Example investigation¶
This example was created on host without time
utility, I tried to launch kernbench (output reduced):
# client/autotest-local --verbose run kernbench
10:01:59 INFO | Writing results to /usr/local/autotest/client/results/default
...
10:03:19 DEBUG| Running 'gzip -9 '/usr/local/autotest/client/results/default/kernbench/debug/build_log''
10:03:19 ERROR| Exception escaping from test:
Traceback (most recent call last):
File "/usr/local/autotest/client/shared/test.py", line 398, in _exec
*args, **dargs)
File "/usr/local/autotest/client/shared/test.py", line 823, in _call_test_function
return func(*args, **dargs)
File "/usr/local/autotest/client/shared/test.py", line 738, in _cherry_pick_call
return func(*p_args, **p_dargs)
File "/usr/local/autotest/client/tests/kernbench/kernbench.py", line 53, in warmup
self.kernel.build_timed(self.threads, output=logfile) # warmup run
File "/usr/local/autotest/client/kernel.py", line 377, in build_timed
utils.system(build_string)
File "/usr/local/autotest/client/shared/utils.py", line 1232, in system
verbose=verbose).exit_status
File "/usr/local/autotest/client/shared/utils.py", line 918, in run
"Command returned non-zero exit status")
CmdError: Command </usr/bin/time -o /dev/null make -j 4 vmlinux > /usr/local/autotest/client/results/default/kernbench/debug/build_log 2>&1> failed, rc=127, Command returned non-zero exit status
* Command:
/usr/bin/time -o /dev/null make -j 4 vmlinux >
/usr/local/autotest/client/results/default/kernbench/debug/build_log 2>&1
Exit status: 127
Duration: 0.00197100639343
Here we are investigating why kernbench failed. The first place we want to look at is the debug
directory.
There we see the following files:
# tree -s debug/
debug/
├── [ 79] build_log.gz
├── [ 1345] client.DEBUG
├── [ 0] client.ERROR
├── [ 511] client.INFO
└── [ 0] client.WARNING
As it failed during build
phase I am going to look at build_log
:
$ cat build_log
/bin/bash: /usr/bin/time: No such file or directory
Well, that is true as:
[user@a5 debug]# which time
/usr/bin/which: no time in (/usr/local/sbin:/usr/local/bin:/sbin:/bin:/usr/sbin:/usr/bin:/root/bin)

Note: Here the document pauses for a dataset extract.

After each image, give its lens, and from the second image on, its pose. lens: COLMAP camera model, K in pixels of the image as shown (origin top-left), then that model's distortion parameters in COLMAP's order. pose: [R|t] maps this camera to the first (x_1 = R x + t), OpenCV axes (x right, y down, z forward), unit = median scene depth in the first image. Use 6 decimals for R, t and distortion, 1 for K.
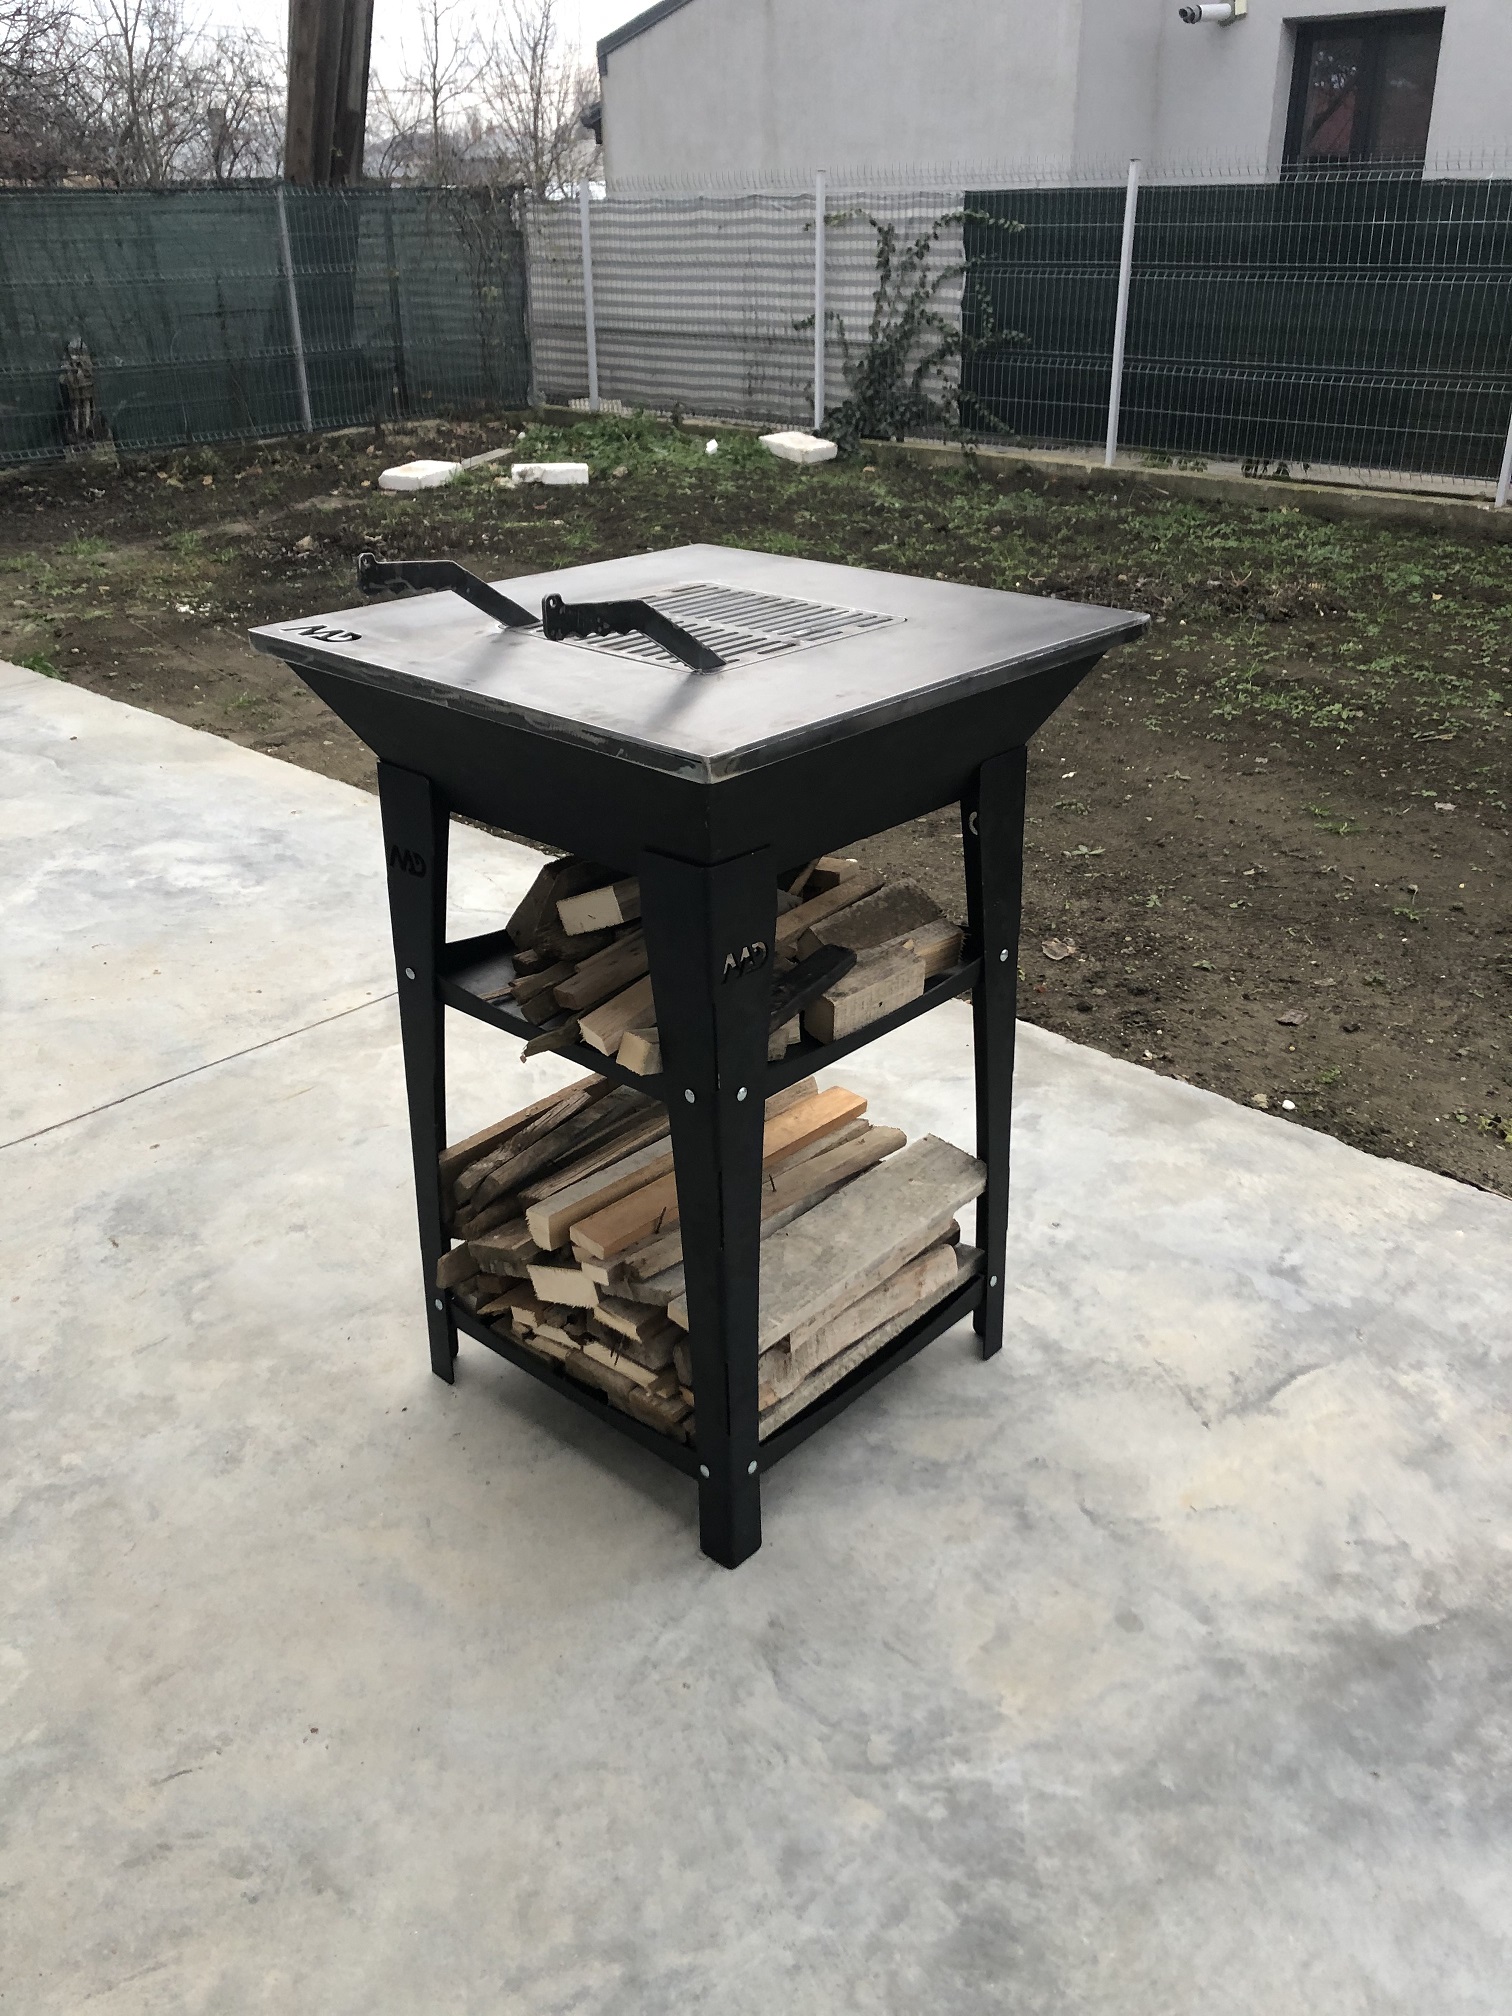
lens RADIAL K [[1615.0, 0, 756.0], [0, 1615.0, 1008.0], [0, 0, 1]] dist [-0.043551, 0.115730]
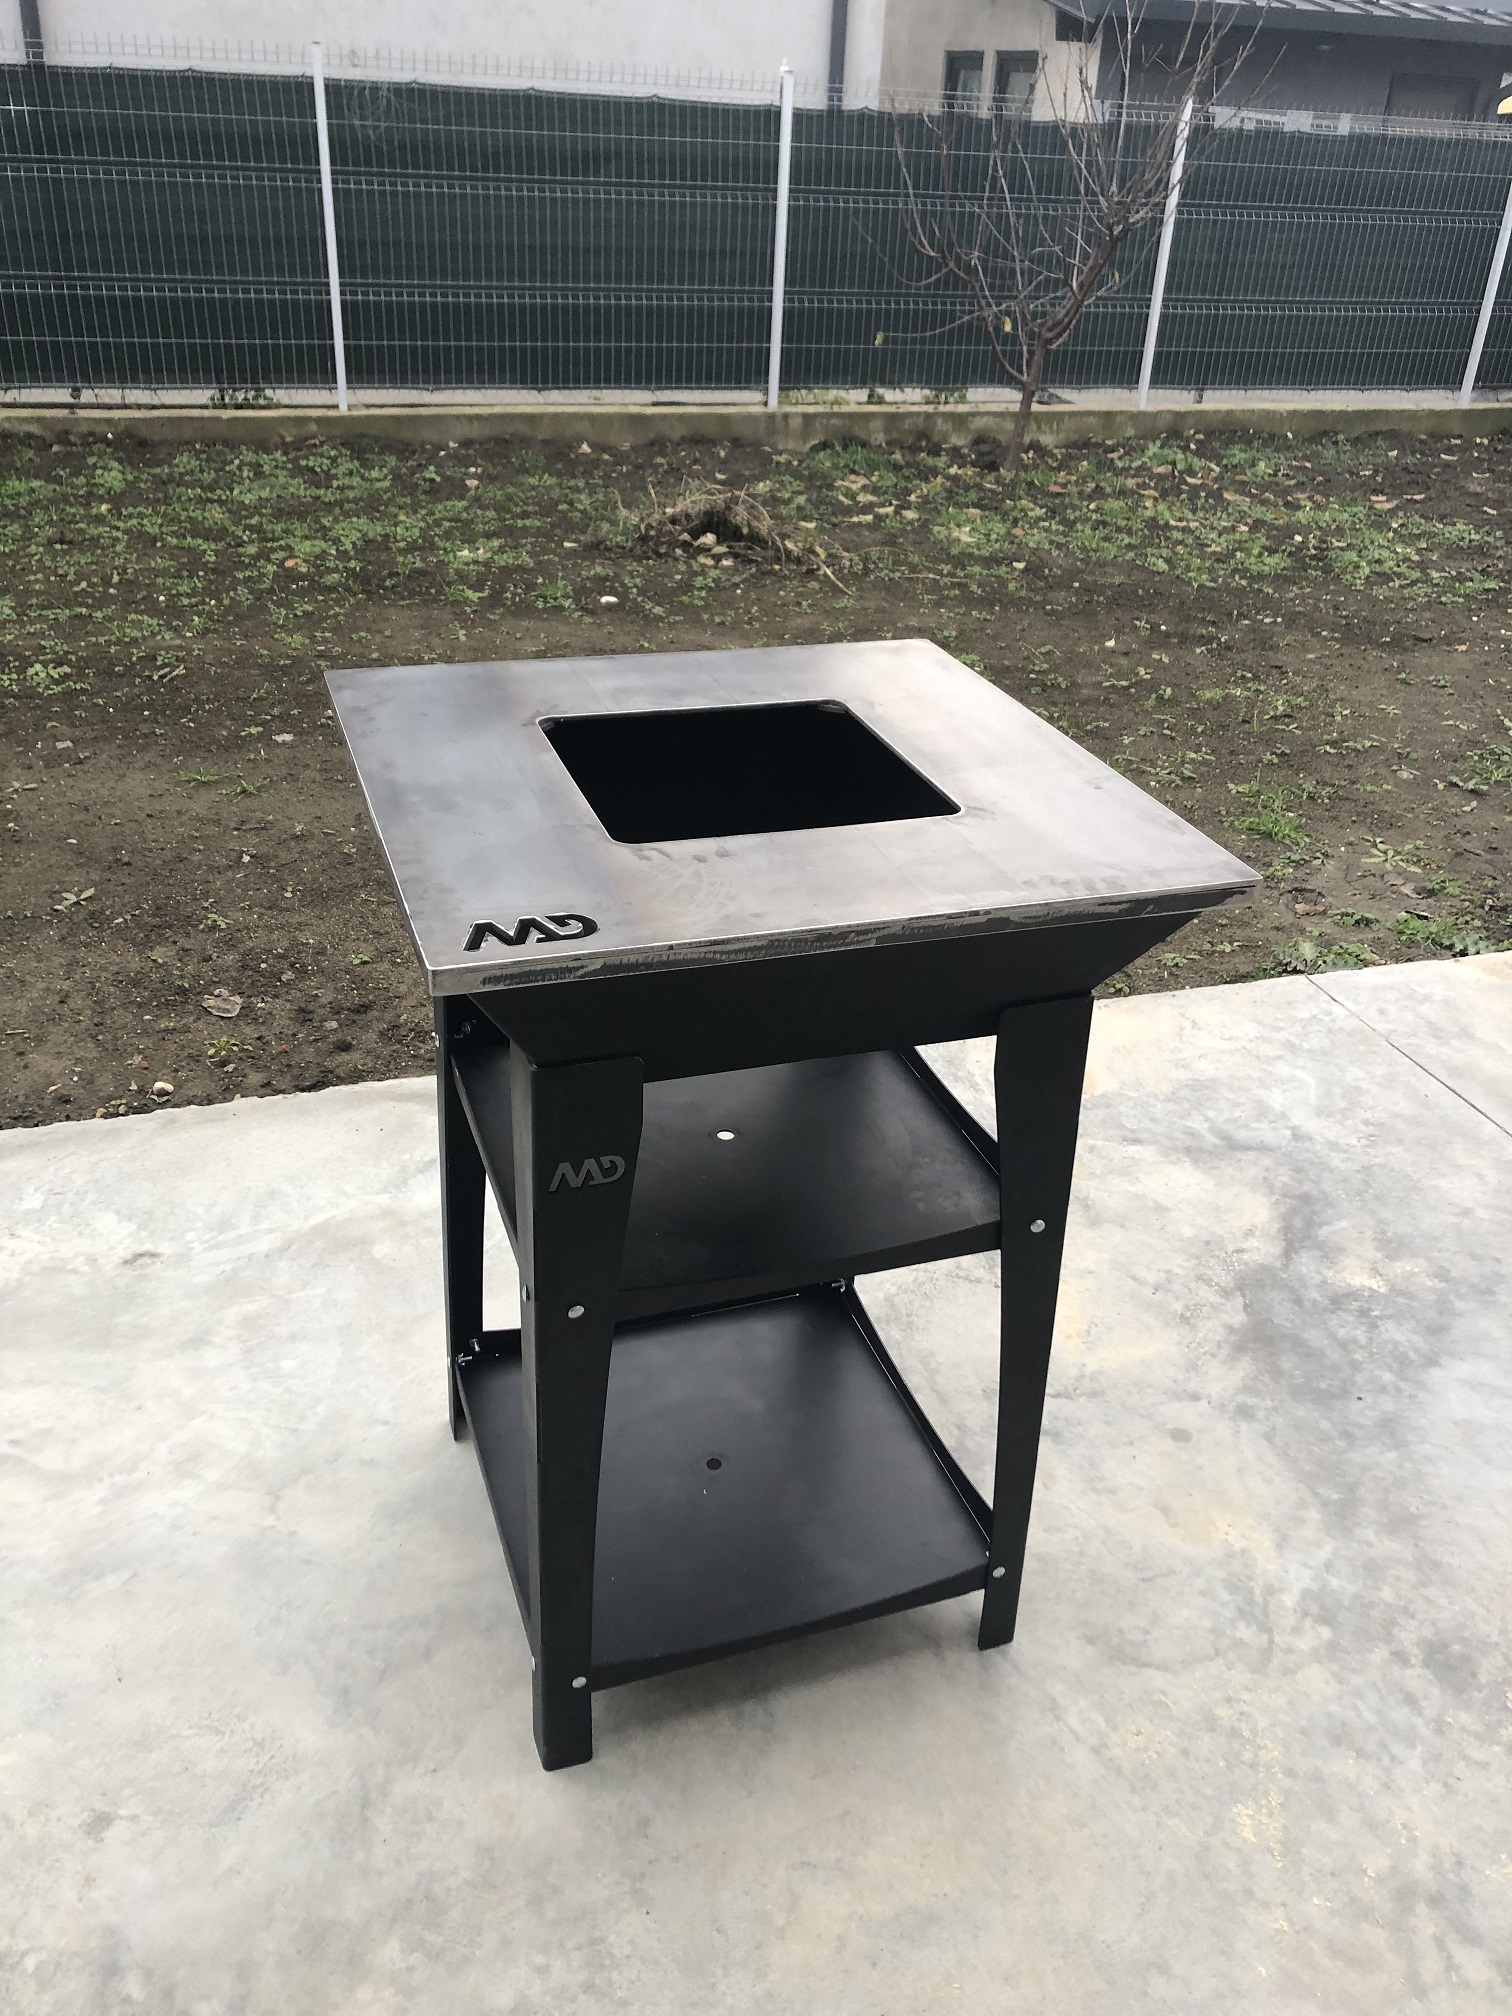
lens RADIAL K [[1775.4, 0, 757.8], [0, 1775.4, 1066.0], [0, 0, 1]] dist [0.053858, -0.142752]
pose [[0.451688, -0.396093, 0.799430, -0.742292], [0.345662, 0.903755, 0.252479, -0.248543], [-0.822494, 0.162291, 0.545129, 0.488446]]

[user@a5 debug]# ls /usr/bin/time
ls: cannot access /usr/bin/time: No such file or directory
In general test diagnoses should be that straight forward. Obvious this can not cover all cases.
The sysinfo
directory¶
The sysinfo
directory is exactly what it sounds like. A directory that contains as much information as possible that
can be gathered from the machine:
# tree sysinfo/
sysinfo/
├── df
├── dmesg.gz
├── messages.gz
└── reboot_current -> ../../sysinfo
In general this directory is your second bet for finding issues. Most files are self explanatory, you should always examine
dmesg
to make sure your boot was clean. Then depending on what test you were running that failed examine files that
will give you insight to that particular piece of hardware.

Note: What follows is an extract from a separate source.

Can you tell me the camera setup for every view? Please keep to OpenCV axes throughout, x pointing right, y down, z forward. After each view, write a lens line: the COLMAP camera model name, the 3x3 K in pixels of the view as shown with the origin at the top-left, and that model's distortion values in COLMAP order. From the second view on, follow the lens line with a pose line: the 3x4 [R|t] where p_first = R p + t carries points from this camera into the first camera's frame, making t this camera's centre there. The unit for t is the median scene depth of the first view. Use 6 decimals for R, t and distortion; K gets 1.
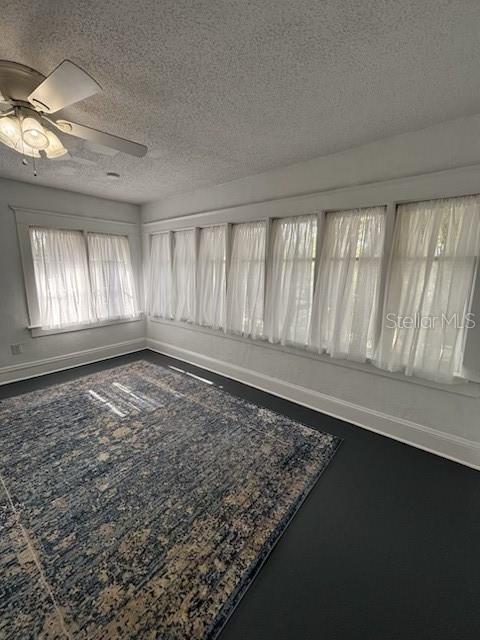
lens RADIAL K [[259.2, 0, 239.1], [0, 259.2, 319.0], [0, 0, 1]] dist [-0.002273, 0.004284]
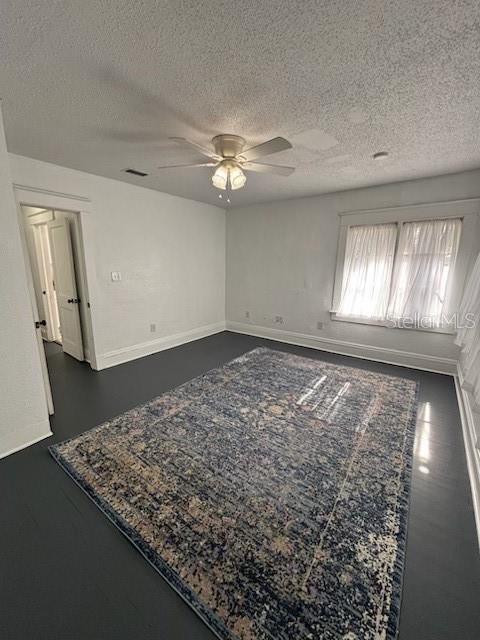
lens RADIAL K [[259.2, 0, 239.1], [0, 259.2, 319.0], [0, 0, 1]] dist [-0.002273, 0.004284]
pose [[0.058680, 0.209513, -0.976043, 0.468987], [-0.190060, 0.962189, 0.195113, -0.110115], [0.980017, 0.174057, 0.096282, 0.569865]]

Manually running a job on a machine that is causing problems¶
A lot of times you will run into the case that all of your machines but two or three pass. While you may be able to figure out why most of them failed by looking at files it is sometimes advantageous to run the Autotest process individually on the problem machines.
Log-in to the machine and change to /home/autotest
, there you will find the installation that the server put on this
particular system.
The last control file of the job that was run is also available to you - control.autoserv
.
To start the job over again run the following:
[root@udc autotest]# bin/autotest control.autoserv
This is exactly how the autotest server starts jobs on client machines.
If you have a large control file that runs multiple tests and you are only interested in one or two of them you can safely edit this file and remove any tests that you know work for sure. A lot of the time failures can be diagnosed by babysitting a machine and seeing what else is going on with general diagnostic on a machine.